▶ Text passage

Time Machine 101

I am a fan of Joseph Gordon-Levitt. Tom Hansen of 500 Days of Summer.

I honestly believe he is one of the most underrated actors out there. But aside from the usual performing arts he does, he directs HitRECord, an international collaboration platform. If you follow him on Twitter or Facebook, you would see how smart he is.

This morning, his question was about going back in time. I found myself reading the comments and based on what I have seen, it all boils down to two things: places and moments.

1. Place they want to go back to

I would want to include time in this category as some one-liner answers go something like New York, 1950.  No explanations, just that.

Judging by the commenters’ photos, they are possibly born years after that period.

This told me that, maybe, looking at the world before thru photos make us think of how simple life was then. No technology just pure interpersonal communication. The fashion was different, too. Gender roles could have probabaly been stiffer, but it tells me that people would always long for the things they would never know or are never meant to find out.

I realized that exercises like this reveal our innate gesture of clinging to the past. A past we were never part of, but a product of. It tells me that our generation and future ones would always look for ways to bring back what their precedents would leave behind. Could this only mean that as we progress, we wish to somehow keep all we have had and never make them extinct? That, probably, if we had the physical things all througout the ages, we would always feel complete?

▶ Prompt 1
Name every online platform mentioned in the time-travel post.
▶ Prompt 2
According to the time-travel post, what two things did the comments on the question about going back in time boil down to?
▶ Prompt 3
Write the next part of the time-travel post, picking up right after its last sentence.
The listing that follows is not needed for any of this work.

▶ Study material

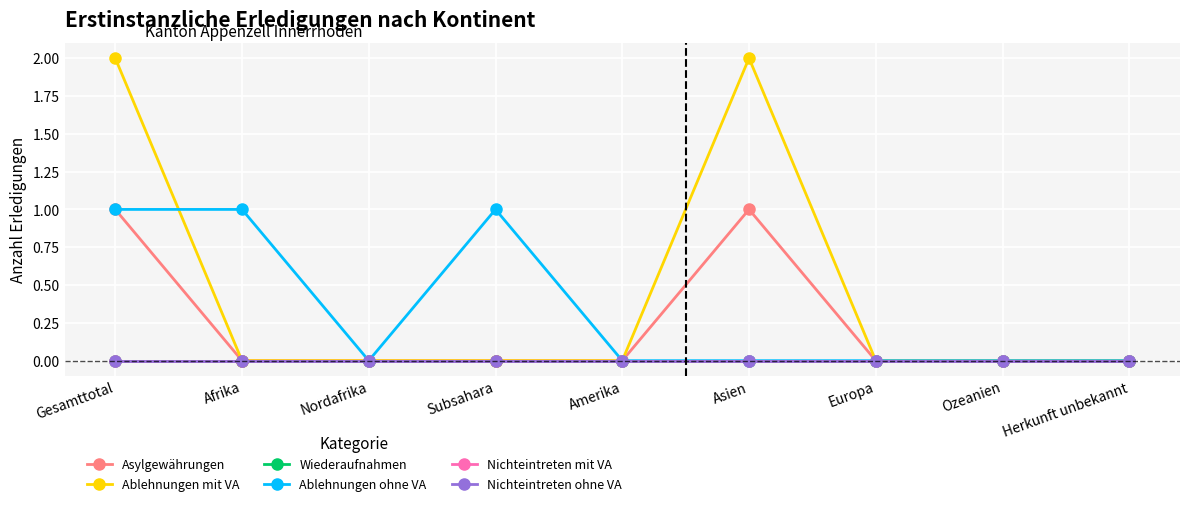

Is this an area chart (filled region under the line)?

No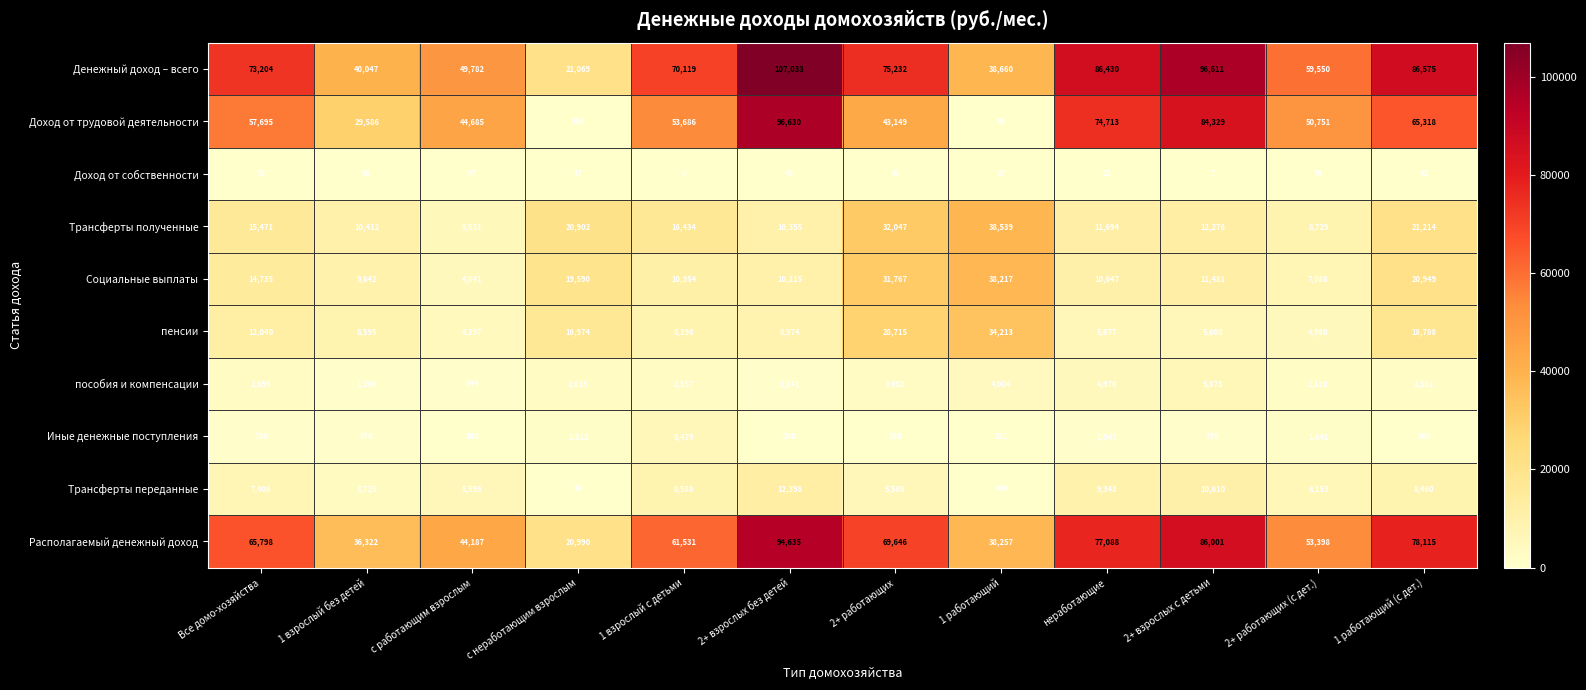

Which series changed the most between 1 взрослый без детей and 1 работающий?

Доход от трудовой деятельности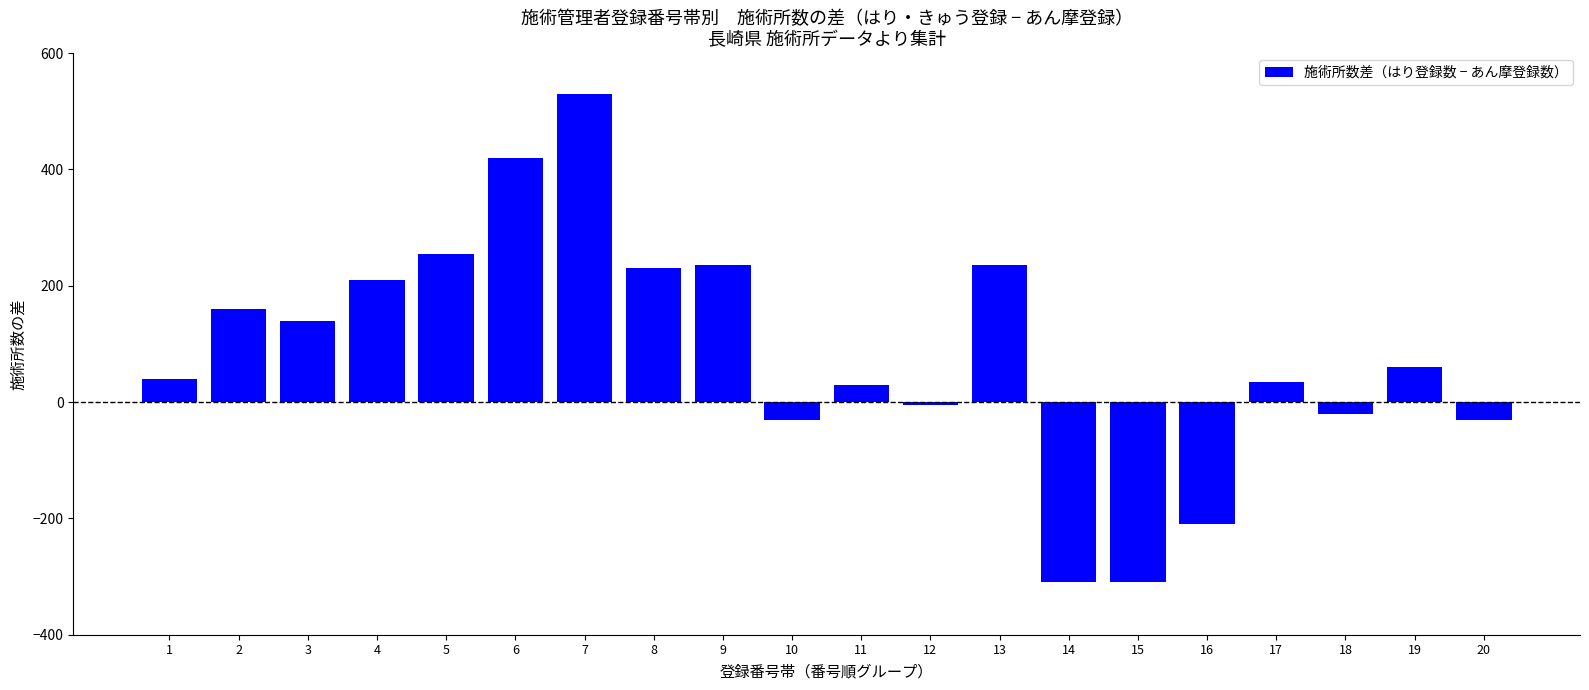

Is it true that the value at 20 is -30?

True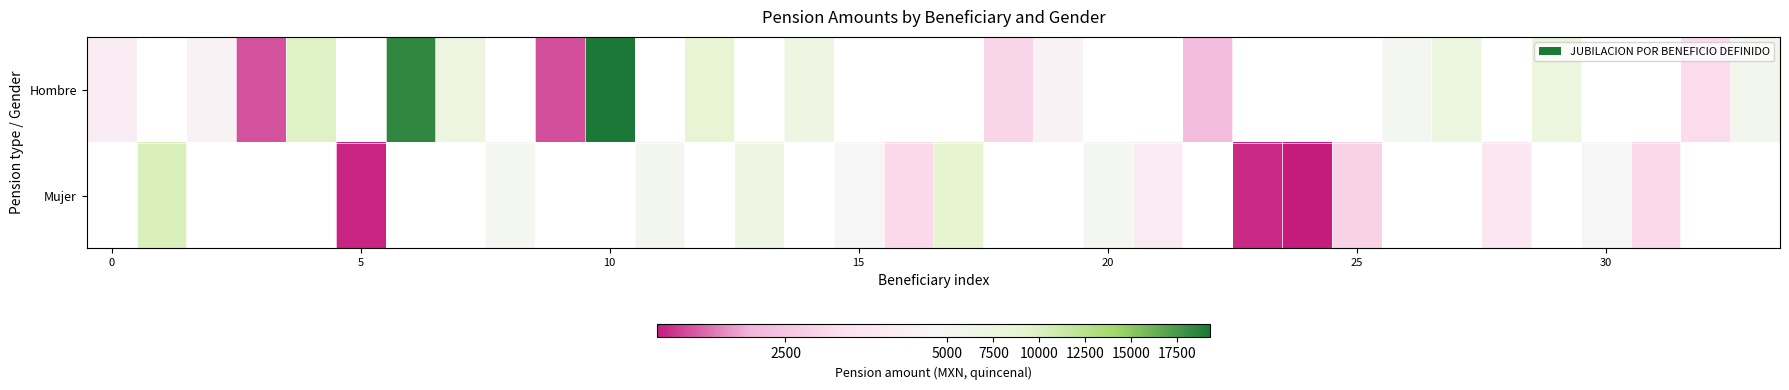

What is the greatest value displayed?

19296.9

...

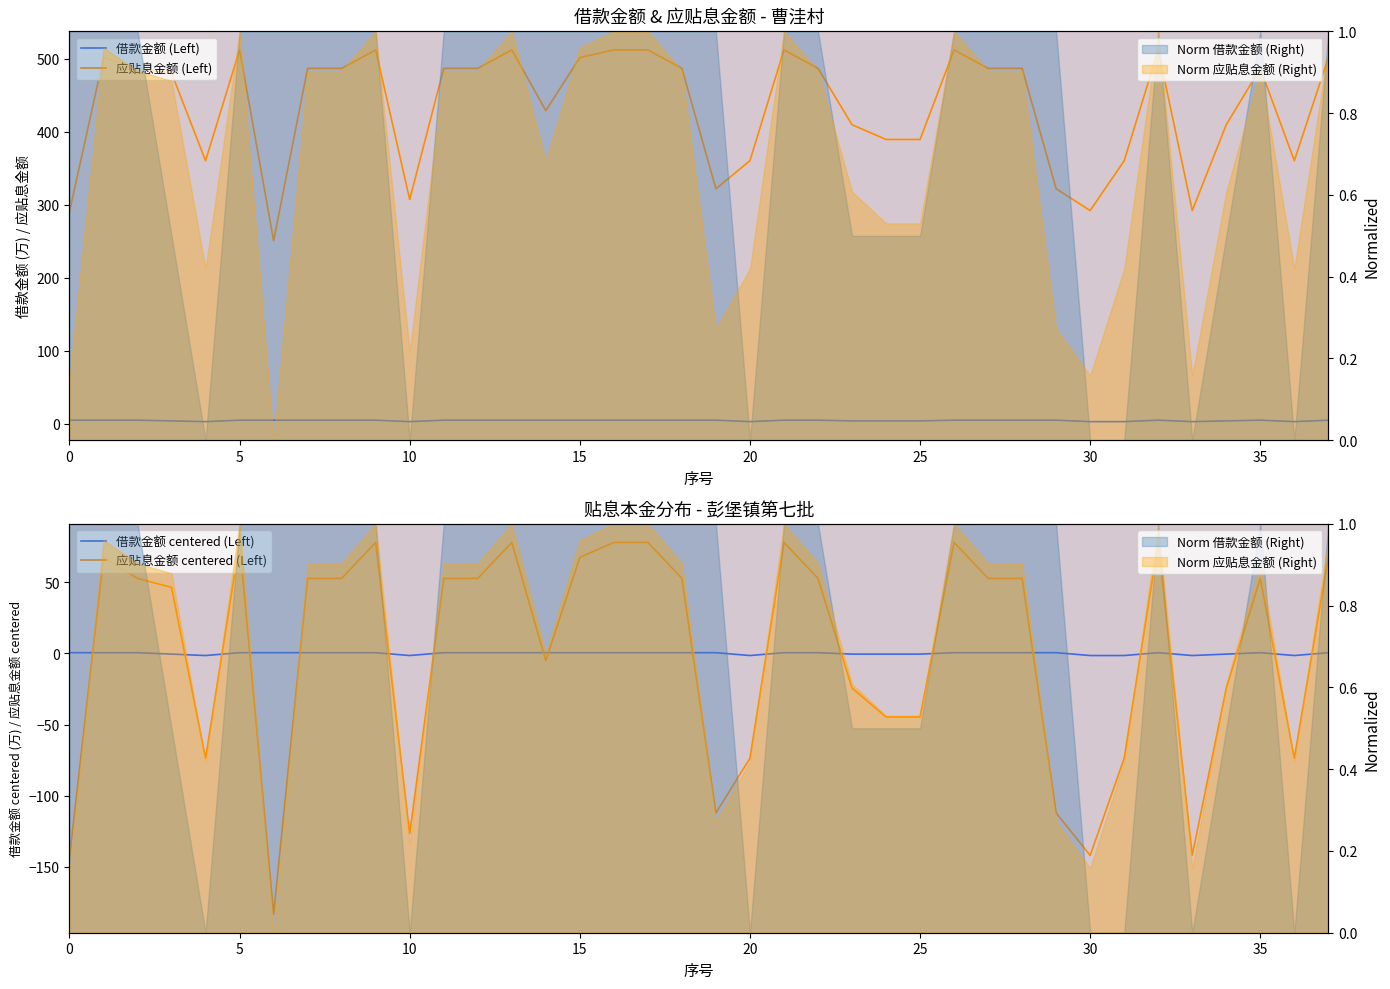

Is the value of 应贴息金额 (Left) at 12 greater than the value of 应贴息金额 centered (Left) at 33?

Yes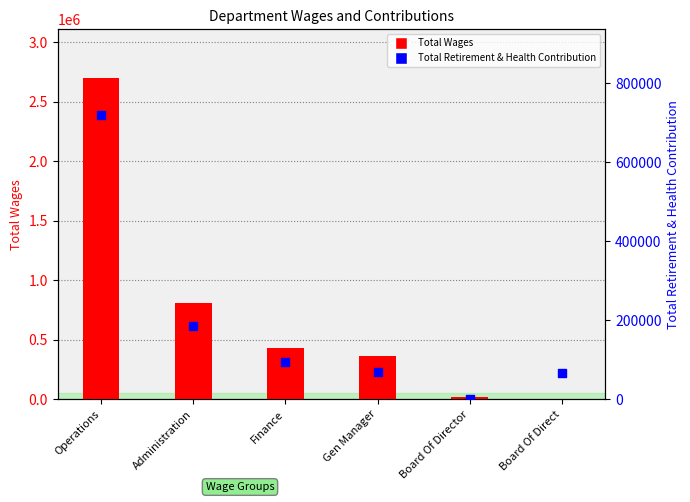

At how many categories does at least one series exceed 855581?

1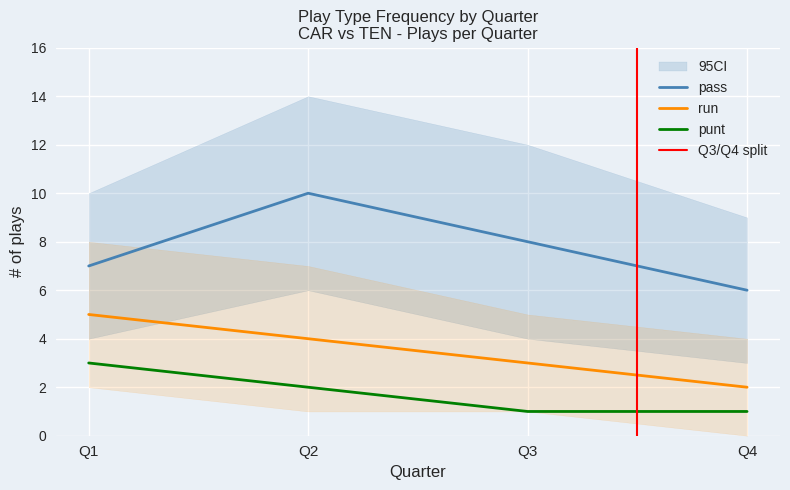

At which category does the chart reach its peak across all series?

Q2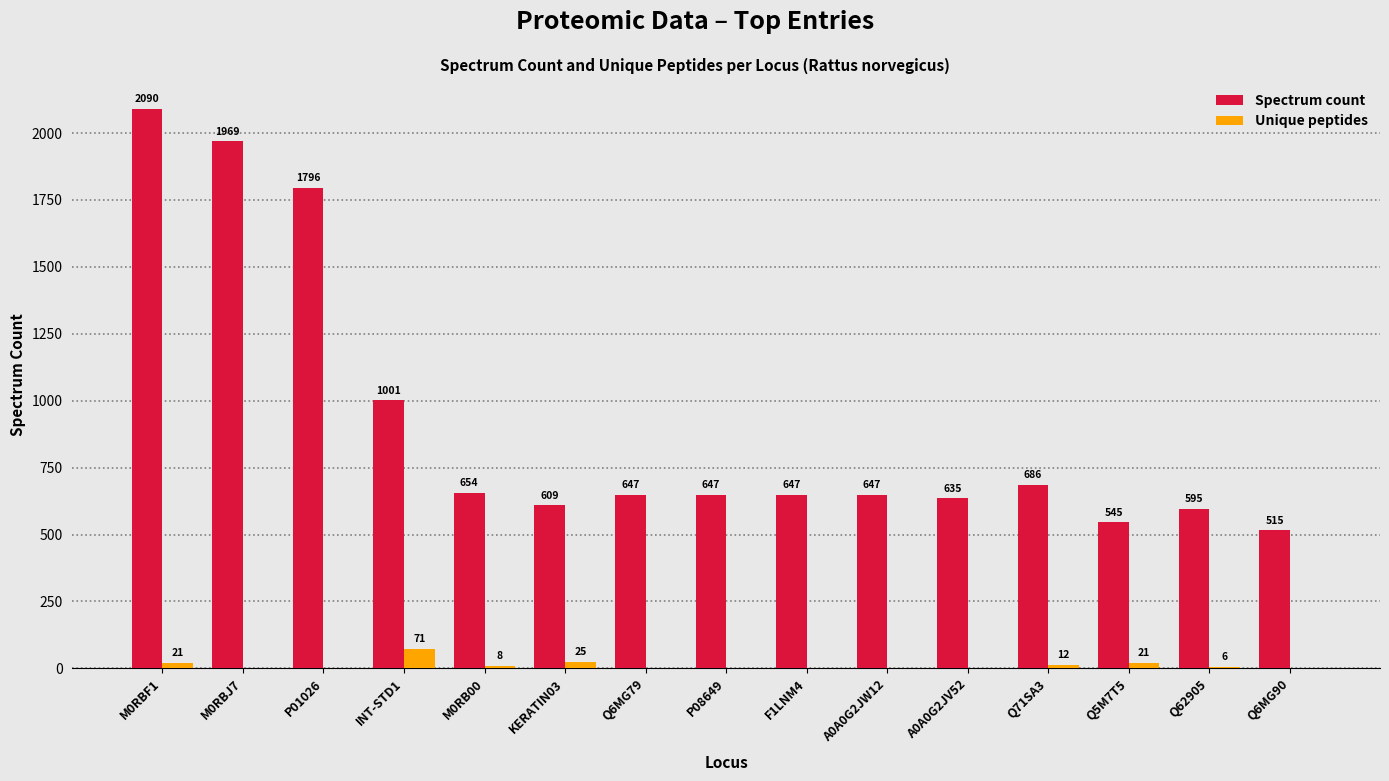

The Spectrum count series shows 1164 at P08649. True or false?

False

▶ Result 1
HitRECord, Twitter, Facebook

▶ Result 2
Places and moments.

▶ Result 3
2. Moments they wish they knew were the last

These answers were followed by regrets for after that moment, their lives were changed forever. Morever, all of them wish that they had known so that they could have spent longer hours with it.

Reading was painful. Everybody wanted to change one decision so their lives now might be better. We always have that thought but really, if we would go back in time and tweak it, would our lives really be different?

Nurturing these thoughts not only destroy our potential to be happy and to be responsible for all our decisions, but it also gives us the belief that the life that follows a fateful choice is a broken one. Which isn’t.

There are moments we would want to last because they are happy memories, but then we need to always move forward. Regardless of the emotion involved in a moment, it is always meant to be lived once.

So, this evening, I realized that in order for me to appreciate life a bit more, I need to fuse the past and the present: put technology into a low and focus on the experience as it happens. If I were at the beach, I would take one photo then spend three hours in actual swimming. If I were with a person I love, I would take a photo, then fix my eyes on that person for the rest of the day.

Instagramming can wait. That moment would end.

In this life, we need to make a decision and that is to choose between these: to build a lasting relationship with a mobile device, or to spend real time with real life.

 

Be real.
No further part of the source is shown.